When ID_KEY is omitted, request URI is used as a key.

  # Temporary issue of ticket.
  my $ticket_id = $session->ticket(1);
    
  # The ticket is temporarily invalid.
  $session->ticket(0);

ticket_check ([ID_KEY], [TICKET_ID])

It confirms whether the ticket is temporarily corresponding to the existing one and the result is returned.

ID_KEY is a name of the issued key that temporarily preserves the ticket in the session. 'default' is used at the unspecification.

TICKET_ID is already issued temporarily ID of the ticket. When TICKET_ID is unspecification, the exception is generated.

The result returns by the following numerical values.

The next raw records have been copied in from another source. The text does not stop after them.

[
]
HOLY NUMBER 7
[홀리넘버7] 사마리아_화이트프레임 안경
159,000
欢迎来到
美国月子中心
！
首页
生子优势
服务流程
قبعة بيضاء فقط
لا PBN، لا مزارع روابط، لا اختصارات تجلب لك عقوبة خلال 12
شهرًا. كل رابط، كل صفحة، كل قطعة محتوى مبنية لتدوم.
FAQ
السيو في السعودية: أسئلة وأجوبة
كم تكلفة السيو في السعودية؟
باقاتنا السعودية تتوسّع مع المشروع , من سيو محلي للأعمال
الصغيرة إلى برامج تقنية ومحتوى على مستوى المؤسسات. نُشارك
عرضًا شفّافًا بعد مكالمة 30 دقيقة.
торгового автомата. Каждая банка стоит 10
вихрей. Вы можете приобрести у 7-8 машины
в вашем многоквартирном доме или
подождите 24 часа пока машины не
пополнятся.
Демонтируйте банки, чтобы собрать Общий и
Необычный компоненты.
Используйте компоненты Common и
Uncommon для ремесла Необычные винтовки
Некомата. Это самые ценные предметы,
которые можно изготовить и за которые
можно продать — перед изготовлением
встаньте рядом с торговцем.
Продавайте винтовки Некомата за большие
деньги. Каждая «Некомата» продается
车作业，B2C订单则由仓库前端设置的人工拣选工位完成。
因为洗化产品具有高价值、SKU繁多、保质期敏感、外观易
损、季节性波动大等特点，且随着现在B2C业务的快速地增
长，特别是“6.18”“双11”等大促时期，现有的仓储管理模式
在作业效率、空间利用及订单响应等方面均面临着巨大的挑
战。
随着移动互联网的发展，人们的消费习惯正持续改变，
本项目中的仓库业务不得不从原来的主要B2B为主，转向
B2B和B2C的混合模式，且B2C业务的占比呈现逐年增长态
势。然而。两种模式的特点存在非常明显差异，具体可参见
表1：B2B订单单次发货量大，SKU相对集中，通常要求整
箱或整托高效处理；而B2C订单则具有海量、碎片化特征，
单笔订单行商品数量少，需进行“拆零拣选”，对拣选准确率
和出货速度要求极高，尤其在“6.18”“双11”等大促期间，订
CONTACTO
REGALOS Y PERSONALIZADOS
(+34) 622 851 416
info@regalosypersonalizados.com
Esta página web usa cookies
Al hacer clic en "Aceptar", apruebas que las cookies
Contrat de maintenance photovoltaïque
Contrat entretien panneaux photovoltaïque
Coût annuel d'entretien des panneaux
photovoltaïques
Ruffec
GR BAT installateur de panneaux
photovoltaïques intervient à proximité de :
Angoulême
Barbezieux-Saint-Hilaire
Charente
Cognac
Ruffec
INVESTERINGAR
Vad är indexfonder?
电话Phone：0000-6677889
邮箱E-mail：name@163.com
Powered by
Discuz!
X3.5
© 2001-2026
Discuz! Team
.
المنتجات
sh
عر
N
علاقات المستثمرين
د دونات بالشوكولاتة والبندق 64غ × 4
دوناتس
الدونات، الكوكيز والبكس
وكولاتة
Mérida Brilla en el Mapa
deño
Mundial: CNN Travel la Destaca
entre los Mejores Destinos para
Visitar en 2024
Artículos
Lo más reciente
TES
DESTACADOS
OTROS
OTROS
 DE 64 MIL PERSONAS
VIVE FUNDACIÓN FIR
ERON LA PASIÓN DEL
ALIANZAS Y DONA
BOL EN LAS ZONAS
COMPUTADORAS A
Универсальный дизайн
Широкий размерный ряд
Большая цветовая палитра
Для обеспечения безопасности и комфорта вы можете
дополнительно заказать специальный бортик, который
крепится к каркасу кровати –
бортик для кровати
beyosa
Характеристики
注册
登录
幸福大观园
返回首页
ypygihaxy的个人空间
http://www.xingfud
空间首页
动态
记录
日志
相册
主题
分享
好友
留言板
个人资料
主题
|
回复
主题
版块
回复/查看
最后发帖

  -3 = The ticket for the confirmation cannot be received or it is in the format the problem.
  -2 = When the data confidence to become the origin of the ticket preservation is not found temporary.
  -1 = When data concerning ID_KEY is not preserved.
   0 = When not agreeing.
   1 = When agreeing.


  if ( 0 < $session->ticket_check( ticket_name => $e->request->param('ticket_name') ) ) {
     ... The ticket is a code when agreeing.
  } else {
     ... The ticket is a code when not agreeing.
  }

When ID_KEY is omitted, request URI is used as a key.

  if ( 0 < $session->ticket_check($e->request->param('ticket_name')) {
     ... The ticket is a code when agreeing.
  } else {
     ... The ticket is a code when not agreeing.
  }

ticket_remove ([ID_KEY])

The ticket is temporarily deleted specification.

0 returns when the ticket to be deleted is not registered.

  $session->ticket_remove('ticket_name');

When ID_KEY is omitted, request URI is used as a key.

  $session->ticket_remove;

One similar movement is done to pass 0 to the flag of 'ticket' method, and after it deletes it, here sets 'is_update'. Therefore, please use here when you want surely to delete it.

ticket_clear ([ID_KEY])

All registered tickets are annulled. And, the annulled number of tickets is returned.

  my $count= $session->ticket_clear;

ticket_purge ([TIME_VALUE])

TIME_VALUE is deleted and passage annuls all tickets temporarily. And, the annulled number of tickets is returned.

  # All the passage of ten minutes is deleted.
  $session->ticket_purge( 10* 60 );
  
  # All the passage of 1 hour is deleted.
  $session->ticket_purge( 1* 60* 60 );
  
  # All the passage of a 1 day is deleted.
  $session->ticket_purge( 1* 24* 60* 60 );

valid_ticket ([TICKET_ID])

The format of TICKET_ID is checked and the result is returned.

SEE ALSO

Egg::Release, Egg::Model::Session::Manager::TieHash, Digest::SHA1,

AUTHOR

Masatoshi Mizuno <lushe@cpan.org>

COPYRIGHT AND LICENSE

Copyright (C) 2008 Bee Flag, Corp. <http://egg.bomcity.com/>, All Rights Reserved.

This library is free software; you can redistribute it and/or modify it under the same terms as Perl itself, either Perl version 5.8.6 or, at your option, any later version of Perl 5 you may have available.